We conclude by noting that we share the author’s enthusiasm about the ongoing study of MIECHV, and very much look forward to the findings.


References:

[i] Michalopoulos, Charles, Kristen Faucetta, Anne Warren, and Robert Mitchell. Evidence on the Long-Term Effects of Home Visiting Programs: Laying the Groundwork for Long-Term Follow-Up in the Mother and Infant Home Visiting Program Evaluation (MIHOPE). OPRE Report 2017-73. Washington, DC: Office of Planning, Research and Evaluation, Administration for Children and Families, U.S. Department of Health and Human Services.

[ii] Wagner, M., Clayton, S., Gerlach-Downie, S., & McElroy, M. (1999). An evaluation of the northern California Parents as Teachers demonstration. Menlo Park, CA: SRI International.

[iii] Drotar, D., Robinson, J., Jeavons, L., & Lester Kirchner, H. (2009). A randomized, controlled evaluation of early intervention: The Born to Learn curriculum. Child: Care, Health & Development, 35(5), 643–649.
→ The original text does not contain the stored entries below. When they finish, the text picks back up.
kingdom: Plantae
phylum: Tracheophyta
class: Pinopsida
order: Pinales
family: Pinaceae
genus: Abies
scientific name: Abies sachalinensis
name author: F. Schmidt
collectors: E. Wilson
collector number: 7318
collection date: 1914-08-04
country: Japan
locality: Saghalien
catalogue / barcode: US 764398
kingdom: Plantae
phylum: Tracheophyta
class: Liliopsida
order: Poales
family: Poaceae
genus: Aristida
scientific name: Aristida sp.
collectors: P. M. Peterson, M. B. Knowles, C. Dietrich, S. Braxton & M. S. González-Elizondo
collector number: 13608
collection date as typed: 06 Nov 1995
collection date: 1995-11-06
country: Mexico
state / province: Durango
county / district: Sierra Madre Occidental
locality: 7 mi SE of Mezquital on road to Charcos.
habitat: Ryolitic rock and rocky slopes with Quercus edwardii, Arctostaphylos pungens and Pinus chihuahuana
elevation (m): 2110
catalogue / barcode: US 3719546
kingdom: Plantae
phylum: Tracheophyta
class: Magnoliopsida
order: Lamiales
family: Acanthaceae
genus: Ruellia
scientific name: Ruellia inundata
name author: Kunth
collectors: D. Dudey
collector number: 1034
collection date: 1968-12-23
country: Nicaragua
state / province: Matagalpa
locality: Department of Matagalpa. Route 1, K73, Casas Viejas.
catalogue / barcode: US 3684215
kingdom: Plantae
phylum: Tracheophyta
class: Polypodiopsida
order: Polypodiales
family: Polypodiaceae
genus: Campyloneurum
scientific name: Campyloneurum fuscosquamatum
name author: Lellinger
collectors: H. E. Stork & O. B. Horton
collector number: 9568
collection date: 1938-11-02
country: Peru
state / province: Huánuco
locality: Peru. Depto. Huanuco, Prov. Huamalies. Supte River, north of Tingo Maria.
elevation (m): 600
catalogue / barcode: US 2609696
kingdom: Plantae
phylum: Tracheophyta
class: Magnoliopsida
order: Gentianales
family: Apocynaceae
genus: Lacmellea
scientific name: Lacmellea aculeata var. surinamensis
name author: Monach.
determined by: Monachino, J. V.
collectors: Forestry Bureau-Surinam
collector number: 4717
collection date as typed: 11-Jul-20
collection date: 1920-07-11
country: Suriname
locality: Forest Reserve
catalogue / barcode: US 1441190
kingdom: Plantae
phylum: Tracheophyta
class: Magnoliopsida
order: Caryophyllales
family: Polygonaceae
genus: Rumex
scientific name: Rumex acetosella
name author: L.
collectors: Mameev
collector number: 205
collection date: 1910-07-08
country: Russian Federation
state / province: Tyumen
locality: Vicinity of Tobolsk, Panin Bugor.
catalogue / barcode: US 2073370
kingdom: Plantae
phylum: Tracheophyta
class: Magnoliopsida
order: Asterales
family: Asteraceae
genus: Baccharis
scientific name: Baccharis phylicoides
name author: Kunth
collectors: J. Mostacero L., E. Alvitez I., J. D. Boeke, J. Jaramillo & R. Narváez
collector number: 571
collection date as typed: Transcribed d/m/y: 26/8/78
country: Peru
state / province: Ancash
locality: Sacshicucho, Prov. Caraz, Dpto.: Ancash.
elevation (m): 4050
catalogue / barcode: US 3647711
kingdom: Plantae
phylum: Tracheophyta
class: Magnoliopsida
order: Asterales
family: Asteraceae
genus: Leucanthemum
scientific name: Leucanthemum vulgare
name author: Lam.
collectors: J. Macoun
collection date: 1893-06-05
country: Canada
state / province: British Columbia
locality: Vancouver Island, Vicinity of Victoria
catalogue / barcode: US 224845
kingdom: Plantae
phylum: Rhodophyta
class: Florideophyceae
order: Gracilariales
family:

[iv] Drazen, Shelly, and Mary Haust (1993). “Raising Reading Readiness in Low-Income Children by Parent Education.” American Psychological Association, August 23. Toronto, Ontario, Canada.

[v] Most of the families in the PAT group enrolled voluntarily, but six enrolled under duress—e.g., threat that their children would be placed in foster care if they did not enroll in a parenting program.

[vi] This is the Teen PAT RCT reported in Wagner, Mary and Serena Clayton (1999). “The Parents as Teachers Program: Results from Two Demonstrations.” The Future of Children 9(1): 91-115. Of the 19 effects that the study measured for the full sample, only one was statistically significant, and it favored the control group.

[vii] Pfannenstiel, J.C., & Seltzer, D.A. (1989). New parents as teachers: Evaluation of an early parent education program. Early Childhood Research Quarterly, 4(1), 1-18.

[viii] Wagner, M., Spiker, D. (with Hernandez, F., Song, J., & Gerlach-Downie, S.). (2001). Multisite Parents as Teachers evaluation: Experiences and outcomes for children and families (SRI Project P07283). Menlo Park, CA: SRI International.